Sunday's are suppose to be the best day of the week...but lately I have been struggling with getting up for church. The last couple of Sunday's I have been sick so that's understandable that I haven't been going to church!!! But missing those few weeks got me into a routine of not getting up and going...well lets be honest with one another...I'm just too lazy to get up and get ready for church...I think I might need a calling...NOT! Another thing I have been struggling with is going to Relief Society only because Nicholas is so young and makes trouble with all the ladies in there that don't have little kids. It's just a little frustrating.
Another way the Adversary is working against me is giving me really bad dreams at night...as you all know Nick is leaving in May for Boot Camp and AIT for a total of 9 Months.
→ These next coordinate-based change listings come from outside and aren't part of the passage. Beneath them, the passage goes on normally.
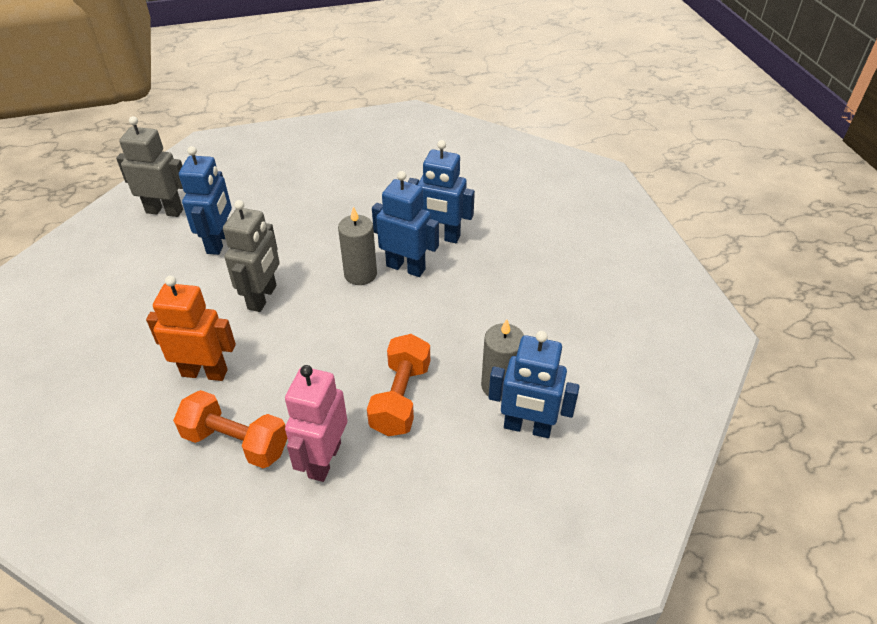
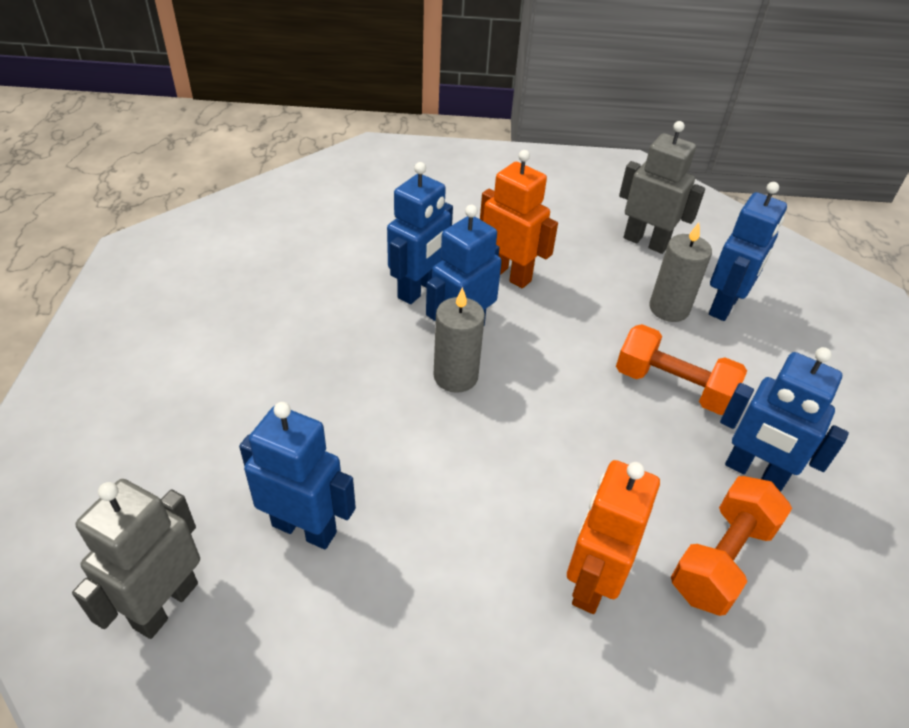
camera: 75 degrees left, 0 degrees up
grey robot [223,200,280,312] -> grey robot moved to [619,121,705,254]
pink robot [285,365,347,482] -> blue robot [720,347,849,492]
none -> orange robot [480,150,558,288]

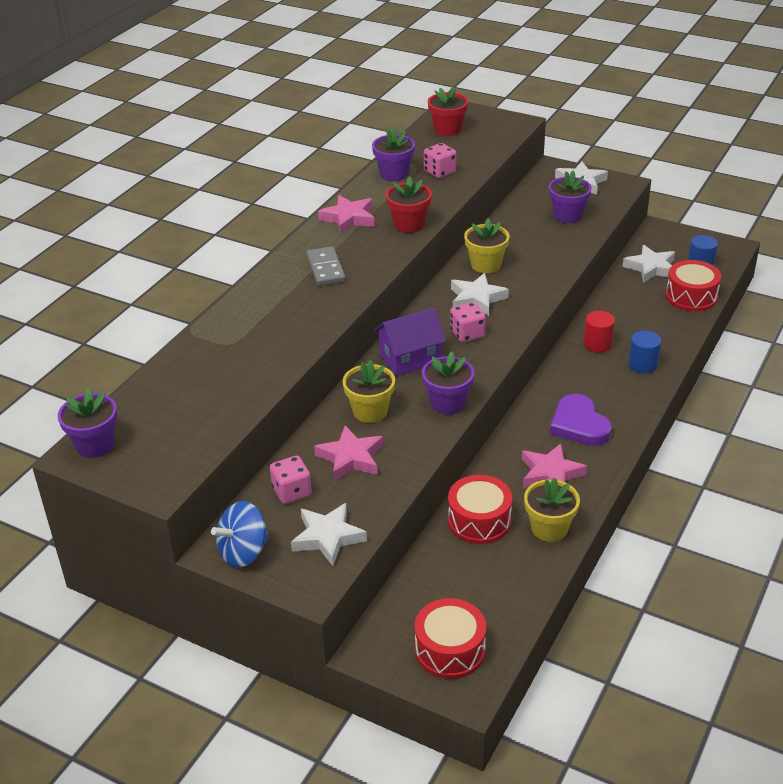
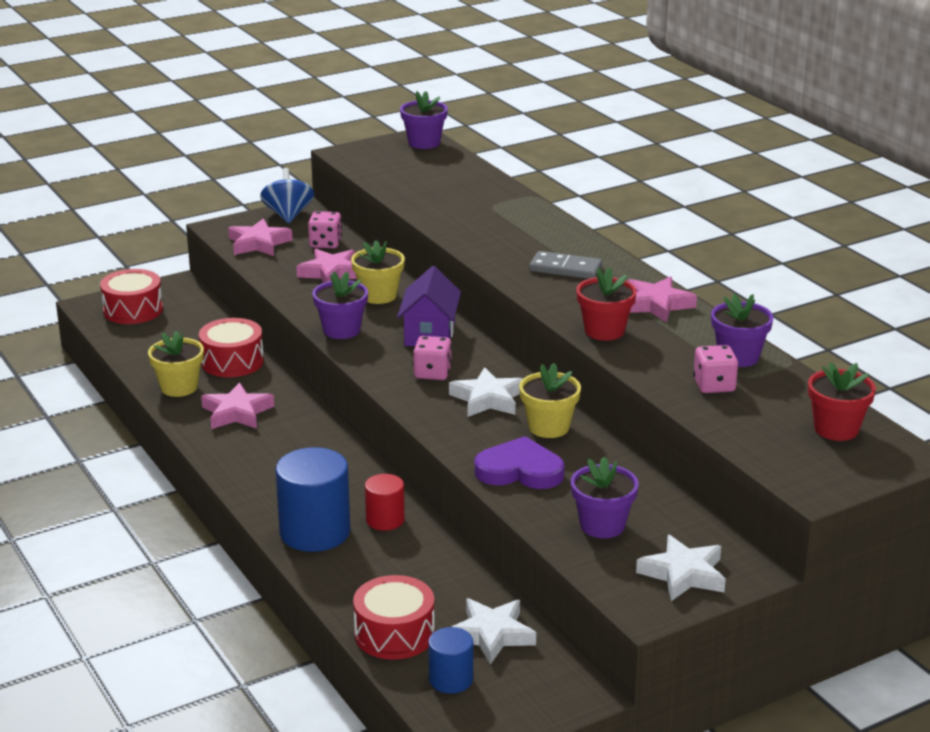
camera: 120 degrees right, 10 degrees down
white star [291,503,367,566] -> pink star [228,219,292,256]
purple heart [550,394,612,446] -> purple heart moved to [475,436,564,489]
blue cylinder [628,331,661,374] -> blue cylinder [276,447,350,552], size x1.81

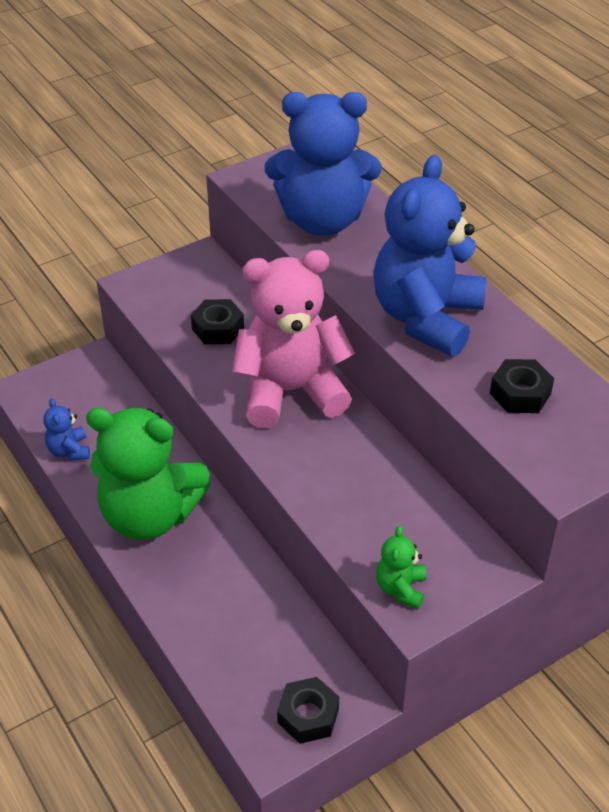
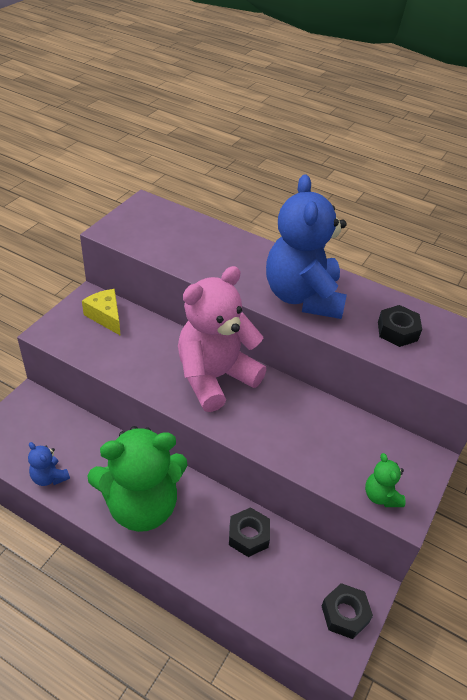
camera: 30 degrees left, 0 degrees up
black nut [191,299,244,344] -> black nut moved to [229,507,270,557]
blue teddy bear [265,92,381,236] -> none
none -> yellow cheese [82,289,121,336]

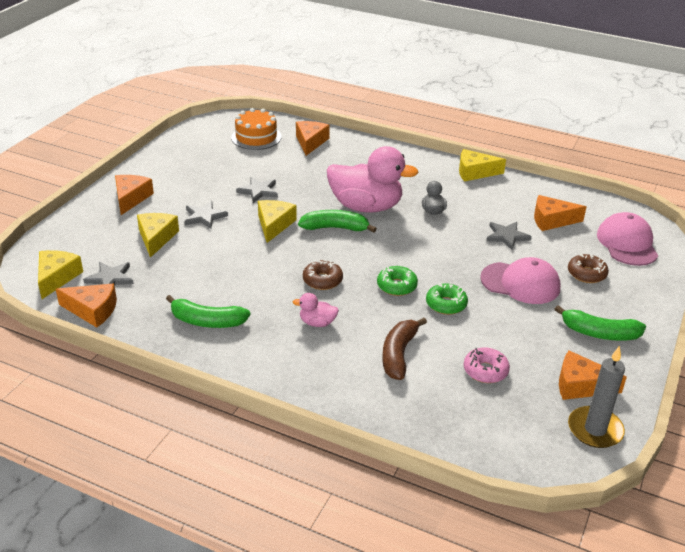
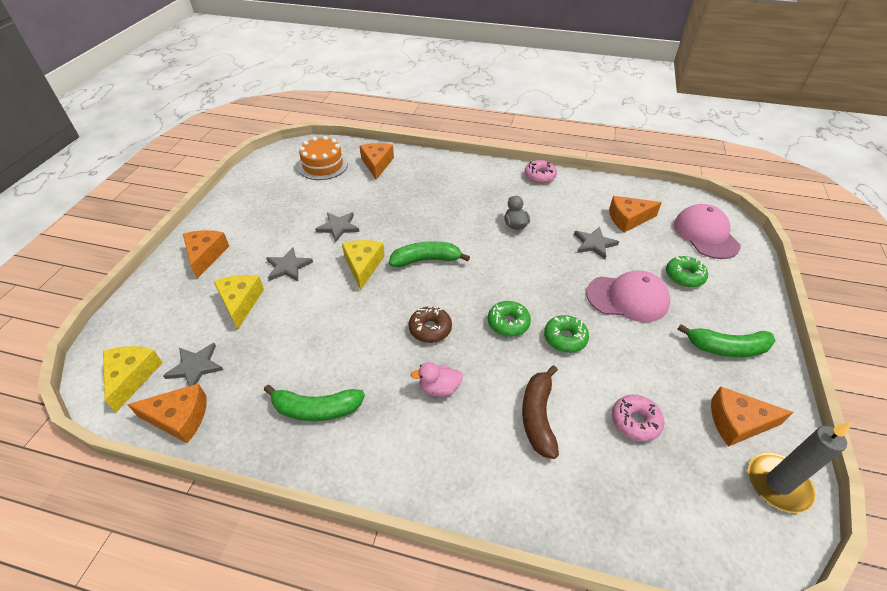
camera: 10 degrees left, 10 degrees up
pink duck [327,146,419,213] -> none
yellow cheese [459,149,506,182] -> pink donut [525,160,557,183]
brown donut [568,254,609,283] -> green donut [666,256,708,287]

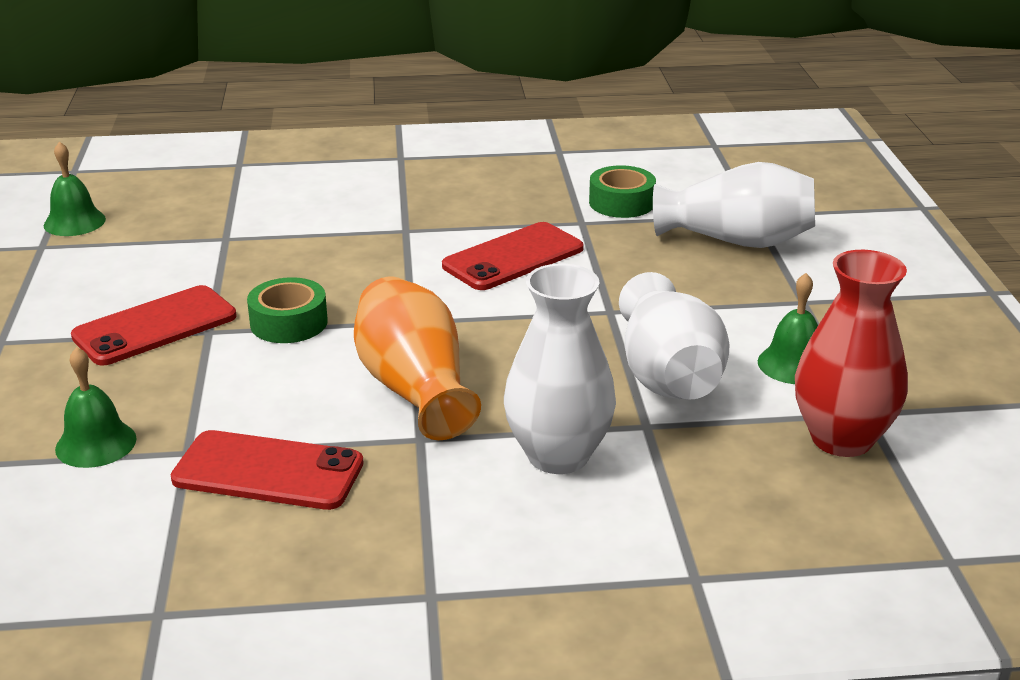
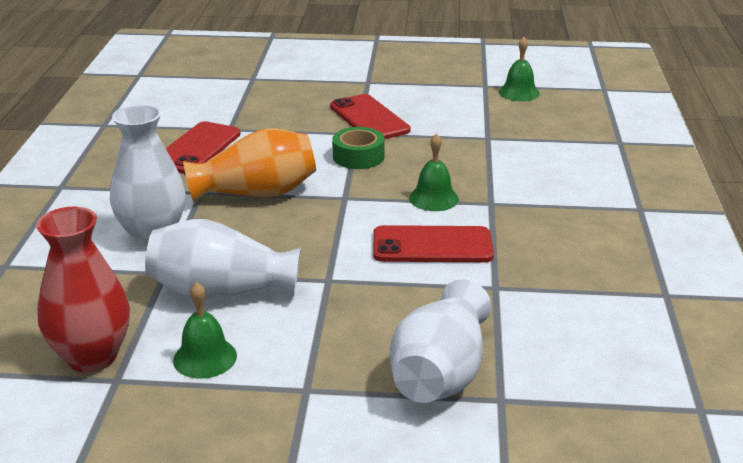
camera: 100 degrees right, 0 degrees up
green bell [55,347,137,468] -> green bell moved to [409,133,459,211]
red phone [442,222,584,290] -> red phone turned 60 degrees counterclockwise [373,225,494,262]
green tape [589,165,656,218] -> none

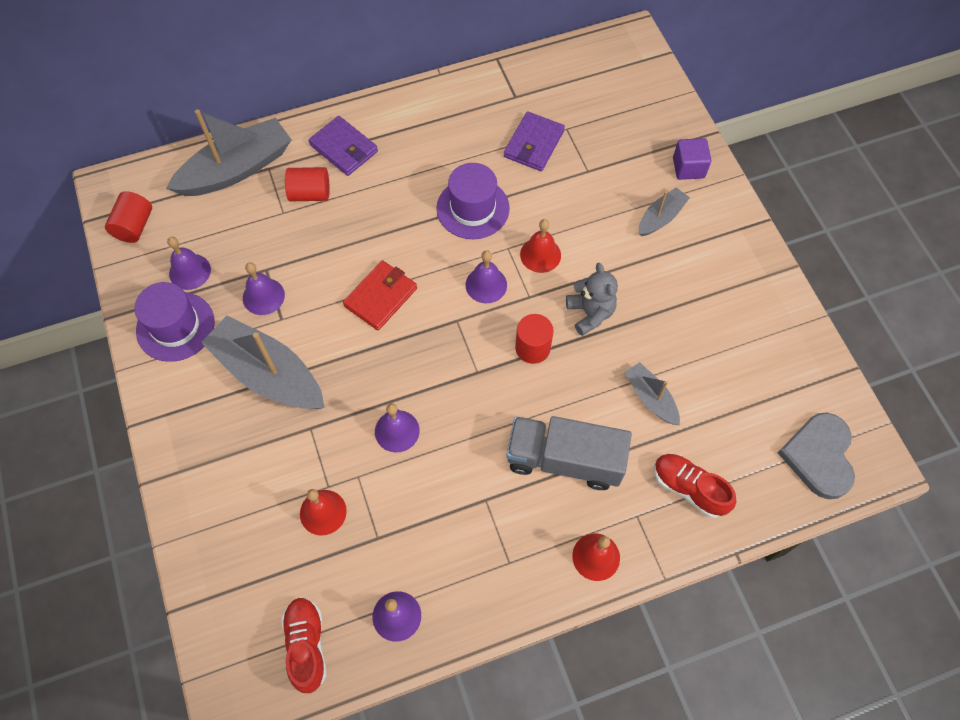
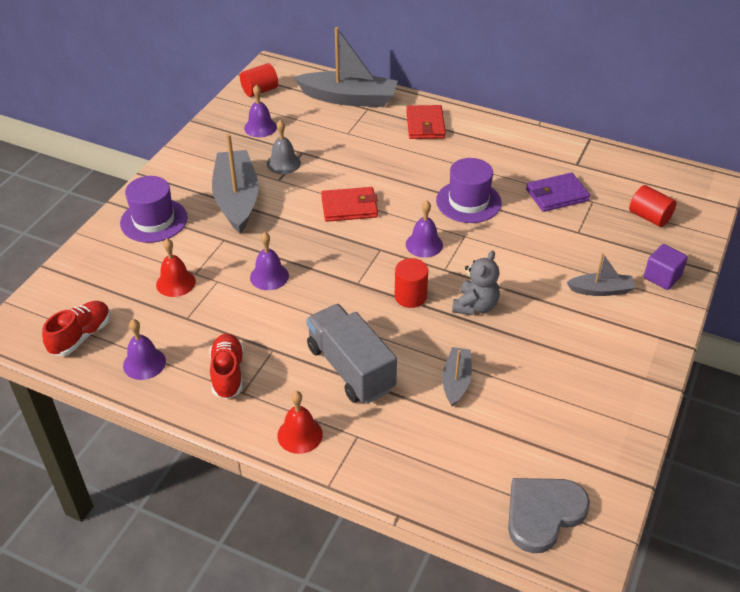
camera: 45 degrees right, 20 degrees down
purple hat [134,282,215,362] -> purple hat moved to [120,176,188,243]
purple bell [243,262,285,315] -> grey bell [267,120,301,174]
red cylinder [285,167,330,201] -> red cylinder moved to [629,185,676,227]
purple wallet [308,116,378,176] -> red wallet [406,105,446,139]
red bell [520,219,561,273] -> none
red shoe [654,454,736,518] -> red shoe moved to [209,334,244,399]

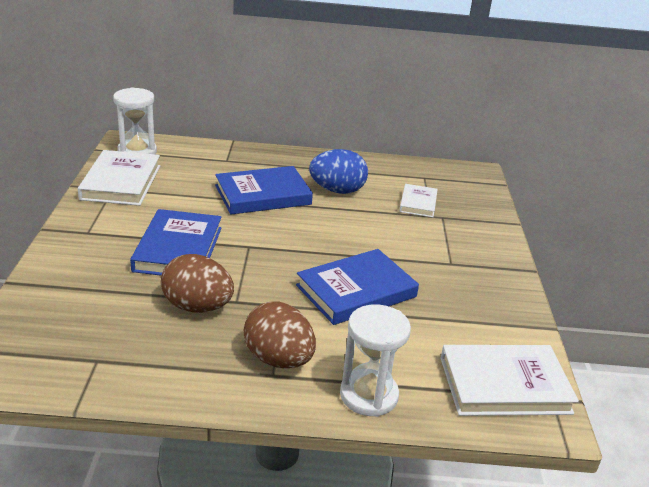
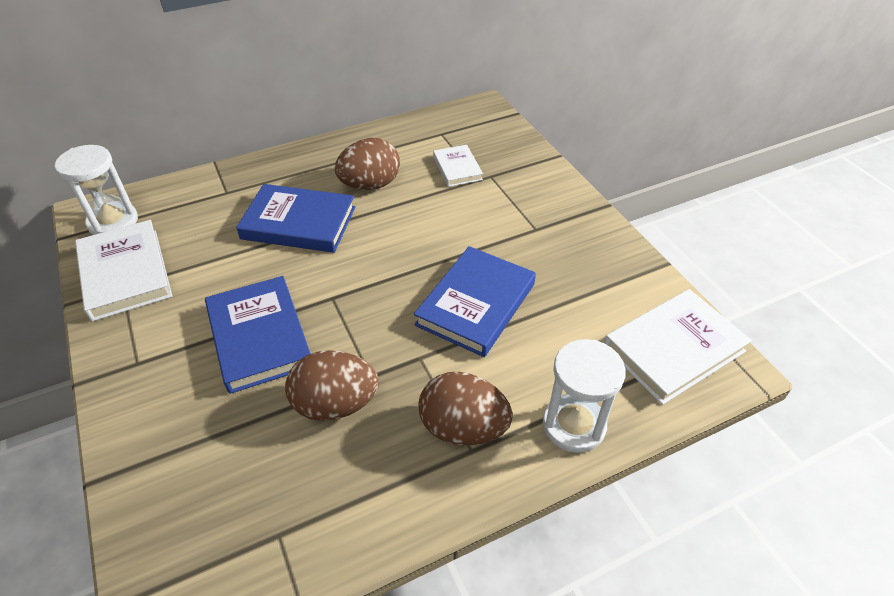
camera: 25 degrees left, 15 degrees up
blue book [215,166,313,215] -> blue book turned 60 degrees clockwise [236,184,355,253]
blue egg [309,149,368,194] -> brown egg [334,138,400,190]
It scares me to death. So the other night I was woken up in a dead sweat fearing for Nick's life...so I woke up feeling Nick to see if he was still warm and breathing. I have never been so scared in my life! The thing is that I know this decision to be an ARMY family is the right choice because Heavenly Father has shown us in many different ways that it's the right decision.
My goal starting today right this moment is to make it a point to go to church every Sunday, go to the Temple at least two times in the month, read my scriptures, and fully ermerse myself with the spirit...NO MATTER WHAT! To make our family a gospel family. To live our lives as righteously as possible.